Once in proper position, the osteotomized fragment is rigidly secured to the mandible using a lag technique with two or more countersunk screws (Fig. 35.5). It is important to note that the blood supply to the genial segment is provided through the genioglossus, geniohyoid, digastric, and mylohyoid muscles which originate along the mental spine, mental spine, digastric fossa, and mylohyoid line, respectively. The surgeon must preserve the muscular blood supply in order to avoid avascular necrosis of the genial segment.

Finally, the anterior surface of the secured genial segment is contoured using the side cutting burr to fine tune the desired pogonial sagittal projection and labiomental angle. When estimating the amount of desired sagittal advancement at the pogonion, we assume a 1 : 1 relationship between bony advancement and soft tissue change. A small drain can be passed transcutaneously through the submental skin. The gingivobuccal incision is closed with interrupted chromic sutures. Typical results are shown in Figs 35.835.10.
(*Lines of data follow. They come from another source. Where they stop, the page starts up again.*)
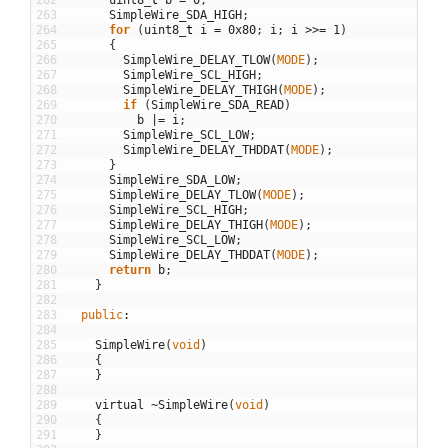
262
uint8
_
t
b
=
0
;
263
SimpleWire_SDA_HIGH
;
264
for
(
uint8
_
t
i
=
0x80
;
i
;
i
>>
=
1
)
265
{
266
SimpleWire_DELAY_TLOW
(
MODE
)
;
267
SimpleWire_SCL_HIGH
;
268
SimpleWire_DELAY_THIGH
(
MODE
)
;
269
if
(
SimpleWire_SDA_READ
)
270
b
|=
i
;
271
SimpleWire_SCL_LOW
;
272
SimpleWire_DELAY_THDDAT
(
MODE
)
;
273
}
274
SimpleWire_SDA_LOW
;
275
SimpleWire_DELAY_TLOW
(
MODE
)
;
276
SimpleWire_SCL_HIGH
;
277
SimpleWire_DELAY_THIGH
(
MODE
)
;
278
SimpleWire_SCL_LOW
;
279
SimpleWire_DELAY_THDDAT
(
MODE
)
;
280
return
b
;
281
}
282
283
public
:
284
285
SimpleWire
(
void
)
286
{
287
}
288
289
virtual
~
SimpleWire
(
void
)
290
{
291
}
Treatment of a large chin can also be performed through a similar approach. Reduction macrogenia can be performed with a side-cutting burr; however, we must caution the reader that burring can produce an unnatural, flattened appearance to the chin and soft tissue ptosis giving a double chin. Instead, we prefer to reduce a large chin using the osseous genioplasty approach described above except we make an effort to limit the subperiosteal dissection as much as possible so that as the osteotomized segment is set back, the overlying soft tissues are drawn with the segment. Since bony set-back or reduction moves the soft-tissue pogonion posteriorly, care must be taken not to overcorrect patients with a preoperative obtuse labiomental fold. Conversely, there is more leeway for bony reduction if the labiomental fold was deep preoperatively. After fixation of the genial fragment with wires, the segments lateral wings are smoothed by burring.

Complications

Surgical treatment of the lower third of the face can result in any complication common to surgical procedures, including infection, scarring, hematoma, nerve injury, etc. Equally noteworthy, aesthetic sequelae from faulty preoperative planning or technical execution are difficult to conceal. Fortunately, when the surgeon has appropriately analyzed the chin problem and reviewed the anatomy, osseous genioplasty can be performed on an outpatient basis with few complications.
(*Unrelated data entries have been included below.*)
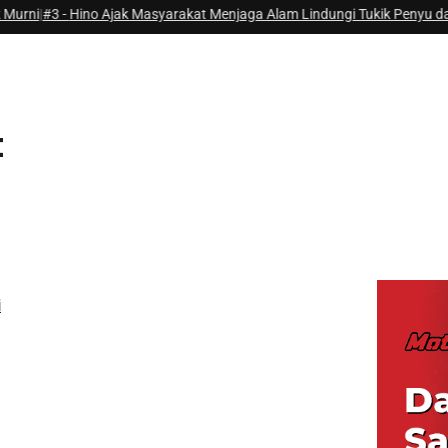
no Ajak Masyarakat Menjaga Alam Lindungi Tukik Penyu dan Greenhous
t
i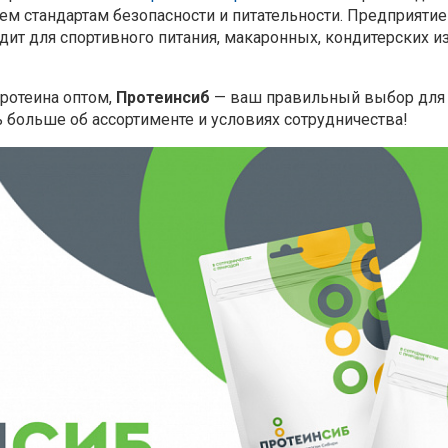
м стандартам безопасности и питательности. Предприятие
дит для спортивного питания, макаронных, кондитерских и
ротеина оптом,
Протеинсиб
— ваш правильный выбор для
ь больше об ассортименте и условиях сотрудничества!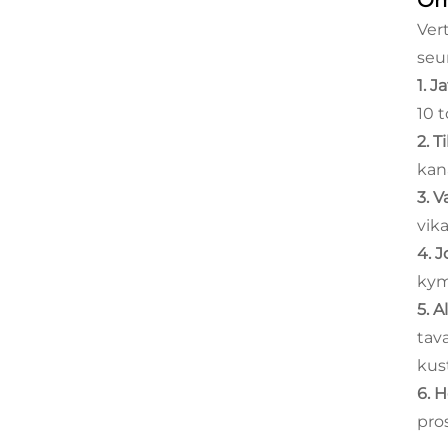
Om
Vert
seu
1. J
10 t
2. T
kana
3. 
vik
4. 
kym
5. 
tava
kus
6. 
pro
In order to reduce complications after osseous genioplasty, we highlight the following points: (1) The mental nerve can be injured during the incision, subperiosteal dissection, retraction, osteotomy and/or screw fixation. Remembering that the mental foramina are usually located beneath the second bicuspids serves as an important guide when making the incision and performing subperiosteal dissection. We commonly switch from a square-ended (sharp) elevator to a round-ended (blunt) elevator when nearing the mental foramina in order to avoid injuring the mental nerves. Overzealous retraction can also cause neuropraxia or even axonotmesis. When designing the osteotomy, it is important to remember that the inferior alveolar nerve travels as much as 4.5 mm inferior and 5 mm mesial to the mental foramina. We commonly leave a 6 mm margin beneath the mental foramina and the osteotomy. (2) The mandibular tooth roots can be injured during the osteotomy or screw placement. It is important to remember that the canine tooth root may extend as much as 28 mm from the incisal edge. While the consequences of screw injury to the tooth root may be debated, it is best to avoid injury by simply placing screws mesial or distal to the canine. (3) Hematomas can result in ectopic bone formation and subsequent contour irregularities. It is best to avoid hematomas with a drain and compressive dressings. (4) Inadequate genial fixation will result in either relapse or asymmetries. We avoid this complication by ensuring satisfactory lag screw fixation on the table rather than relying on postoperative dressings and neo-osteogenesis to stabilize the fragment.